M.: ¿Es usted nacido ahora? ¿Por qué piensa en otros nacimientos? El hecho es que no hay ni nacimiento ni muerte. Deje que el que ha nacido piense en la muerte y en sus paliativos.

D.: ¿Cuánto le llevó al Maharshi realizar el Sí mismo?

M.: Esta pregunta se formula debido a que se perciben el nombre y la forma. Éstas son percepciones consecuentes a la identificación del ego con el cuerpo grosero.

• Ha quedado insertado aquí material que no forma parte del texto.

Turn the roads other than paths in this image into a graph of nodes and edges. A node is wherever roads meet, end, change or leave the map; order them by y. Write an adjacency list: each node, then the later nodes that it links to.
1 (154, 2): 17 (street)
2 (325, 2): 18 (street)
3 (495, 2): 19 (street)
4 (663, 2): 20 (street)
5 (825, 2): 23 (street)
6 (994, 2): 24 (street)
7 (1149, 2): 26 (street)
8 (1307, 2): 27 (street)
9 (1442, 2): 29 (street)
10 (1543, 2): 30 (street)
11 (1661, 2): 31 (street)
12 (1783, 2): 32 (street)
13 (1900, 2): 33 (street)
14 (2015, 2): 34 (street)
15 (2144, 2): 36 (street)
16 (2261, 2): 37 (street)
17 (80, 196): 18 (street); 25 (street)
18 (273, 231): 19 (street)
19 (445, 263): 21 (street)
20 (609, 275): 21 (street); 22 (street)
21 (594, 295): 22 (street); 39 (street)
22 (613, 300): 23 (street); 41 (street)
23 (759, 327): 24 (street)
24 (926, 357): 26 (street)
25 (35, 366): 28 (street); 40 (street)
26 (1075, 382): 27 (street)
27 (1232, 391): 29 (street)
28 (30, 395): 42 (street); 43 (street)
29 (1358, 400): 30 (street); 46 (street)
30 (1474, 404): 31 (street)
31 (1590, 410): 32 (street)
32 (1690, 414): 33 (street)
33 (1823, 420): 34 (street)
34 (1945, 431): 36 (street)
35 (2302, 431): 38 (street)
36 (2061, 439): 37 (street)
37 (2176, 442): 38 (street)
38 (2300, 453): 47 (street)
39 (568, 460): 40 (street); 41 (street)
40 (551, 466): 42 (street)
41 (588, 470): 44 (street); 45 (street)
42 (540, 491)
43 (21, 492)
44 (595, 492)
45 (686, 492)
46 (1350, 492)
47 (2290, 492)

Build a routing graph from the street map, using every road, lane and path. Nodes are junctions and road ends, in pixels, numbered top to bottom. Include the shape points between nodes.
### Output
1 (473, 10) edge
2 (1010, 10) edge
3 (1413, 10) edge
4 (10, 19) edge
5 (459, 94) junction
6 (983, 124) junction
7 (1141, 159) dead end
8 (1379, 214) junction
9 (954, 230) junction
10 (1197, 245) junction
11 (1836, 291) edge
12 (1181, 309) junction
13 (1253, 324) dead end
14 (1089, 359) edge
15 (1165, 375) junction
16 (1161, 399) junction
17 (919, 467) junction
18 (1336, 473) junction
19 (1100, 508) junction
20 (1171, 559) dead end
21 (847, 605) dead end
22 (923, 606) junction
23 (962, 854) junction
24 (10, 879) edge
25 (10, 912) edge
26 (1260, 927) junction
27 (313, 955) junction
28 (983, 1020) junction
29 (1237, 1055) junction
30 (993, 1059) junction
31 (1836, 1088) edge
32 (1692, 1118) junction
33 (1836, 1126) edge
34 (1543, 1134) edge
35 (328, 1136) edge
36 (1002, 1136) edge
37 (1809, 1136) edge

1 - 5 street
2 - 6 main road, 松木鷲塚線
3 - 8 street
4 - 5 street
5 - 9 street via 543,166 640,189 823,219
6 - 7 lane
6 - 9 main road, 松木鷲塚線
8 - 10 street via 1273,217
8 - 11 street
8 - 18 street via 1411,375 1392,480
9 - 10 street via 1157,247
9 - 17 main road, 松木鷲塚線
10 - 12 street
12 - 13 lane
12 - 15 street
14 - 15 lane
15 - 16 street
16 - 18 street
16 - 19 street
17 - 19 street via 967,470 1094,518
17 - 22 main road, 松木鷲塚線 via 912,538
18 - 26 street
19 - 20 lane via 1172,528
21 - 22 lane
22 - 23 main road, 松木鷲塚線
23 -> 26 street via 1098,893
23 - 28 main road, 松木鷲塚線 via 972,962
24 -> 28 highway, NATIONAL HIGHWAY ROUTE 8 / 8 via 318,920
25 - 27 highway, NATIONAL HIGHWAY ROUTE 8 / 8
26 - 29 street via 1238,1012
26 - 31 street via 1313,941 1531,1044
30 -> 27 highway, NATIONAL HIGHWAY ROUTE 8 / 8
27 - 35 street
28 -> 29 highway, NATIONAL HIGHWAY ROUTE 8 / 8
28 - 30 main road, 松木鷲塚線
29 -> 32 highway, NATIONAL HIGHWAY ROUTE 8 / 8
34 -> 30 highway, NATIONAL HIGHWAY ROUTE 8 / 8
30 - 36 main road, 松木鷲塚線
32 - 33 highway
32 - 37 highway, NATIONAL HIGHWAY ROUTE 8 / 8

Si el ego se identifica con la mente sutil, como en el sueño con sueños, las percepciones son también sutiles. Pero en el sueño profundo no hay ninguna percepción. Sin embargo, ¿no estaba el ego también ahí? A menos que estuviera, no puede haber el recuerdo de haber dormido. ¿Quién era el que dormía? En su sueño profundo, no dijo que usted dormía. Usted lo dice ahora, en su estado de vigilia. Así pues, el ego es el mismo en el estado de vigilia, en el estado de sueño con sueños, y en el estado de sueño profundo. Encuentre la Realidad que subyace detrás de estos estados. Eso es la Realidad que subyace a éstos. En ese estado hay solo Ser. No hay ningún usted, ni yo, ni él; no hay ningún presente, ni pasado ni futuro. Eso es más allá del tiempo y del espacio, más allá de la expresión.

Es siempre.

Así como un platanero produce brotes en sus raíces, antes de dar fruto y perecer, y estos brotes, al ser trasplantados, hacen lo mismo otra vez, así también el Maestro primordial de la antigüedad (Dakshinamurti), que aclaraba las dudas de sus discípulos rishis en silencio, ha dejado retoños que se están multiplicando siempre. El Gurú es un retoño de aquel Dakshinamurti. Esa pregunta no surge cuando se realiza el Sí mismo.

D.: ¿Entra el Maharshi en el nirvikalpa samadhi?

M.: Si los ojos están cerrados, es nirvikalpa; si están abiertos, es savikalpa (aunque diferenciado, en absoluto reposo). El estado siempre-presente es el estado natural sahaja.